My goal is to identify the odd element in the list below.
list_1=['taska1', 'taska2', 'taska3', 'taskb2', 'taska7']
The odd item is tasksb2
as the other four items are under taska
.
They all have equal length, hence discriminating using the len function will not work. Any ideas? thanks.
If you simply want to find the item that does not start with 'taska', then you could use the following list comprehension
:
>>> list_1=['taska1', 'taska2', 'taska3', 'taskb2', 'taska7']
>>> print [l for l in list_1 if not l.startswith('taska')]
['taskb2']
Another option is to use filter
+ lambda
:
>>> filter(lambda l: not l.startswith('taska'), list_1)
['taskb2']
Seems to be an easy problem solved by alphabetical sort.
print sorted(list_1)[-1]
Don't wanna sort? Try an O(n) time-complexity solution with O(1) space complexity:
print max(list_1)
If you know what the basic structure of the items will be, then it's easy.

**Information provided:**

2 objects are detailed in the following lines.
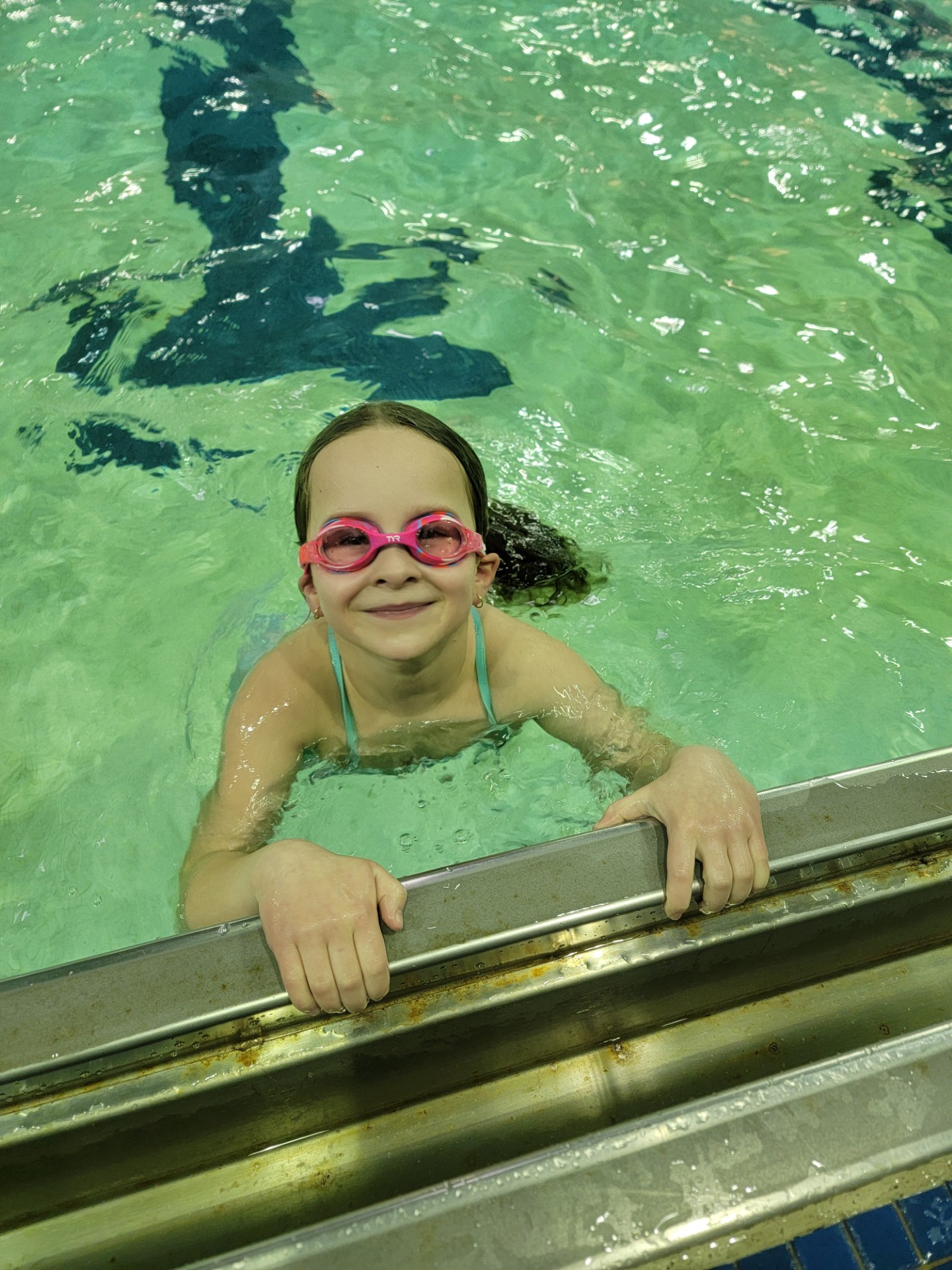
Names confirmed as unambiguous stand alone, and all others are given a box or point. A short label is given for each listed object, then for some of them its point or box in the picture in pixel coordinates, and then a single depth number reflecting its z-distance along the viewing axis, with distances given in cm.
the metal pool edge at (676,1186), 46
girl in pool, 55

**Task list:**
- A) In the thread on finding the odd item in a Python list, why will the len function not work to tell the items apart?
- B) Repeat the thread on finding the odd item in a Python list from "print sorted(list_1)[-1]" to "then it's easy.".
- C) Go on with the thread on finding the odd item in a Python list from the point where it stops.

**Answers to each task:**
- A) All the items have equal length.

- B)
print sorted(list_1)[-1]
Don't wanna sort? Try an O(n) time-complexity solution with O(1) space complexity:
print max(list_1)
If you know what the basic structure of the items will be, then it's easy.

- C)
If you don't know the structure of your items a priori, one approach is to score the items according to their similarity against each other. Using info from this question for the standard library module difflib ,
import difflib
import itertools
list_1=['taska1', 'taska2', 'taska3', 'taskb2', 'taska7']
# Initialize a dict, keyed on the items, with 0.0 score to start
score = dict.fromkeys(list_1, 0.0)
# Arrange the items in pairs with each other
for w1, w2 in itertools.combinations(list_1, 2):
# Performs the matching function - see difflib docs
seq=difflib.SequenceMatcher(a=w1, b=w2)
# increment the "match" score for each
score[w1]+=seq.ratio()
score[w2]+=seq.ratio()
# Print the results
>>> score
{'taska1': 3.166666666666667,
'taska2': 3.3333333333333335,
'taska3': 3.166666666666667,
'taska7': 3.1666666666666665,
'taskb2': 2.833333333333333}
It turns out that taskb2 has the lowest score!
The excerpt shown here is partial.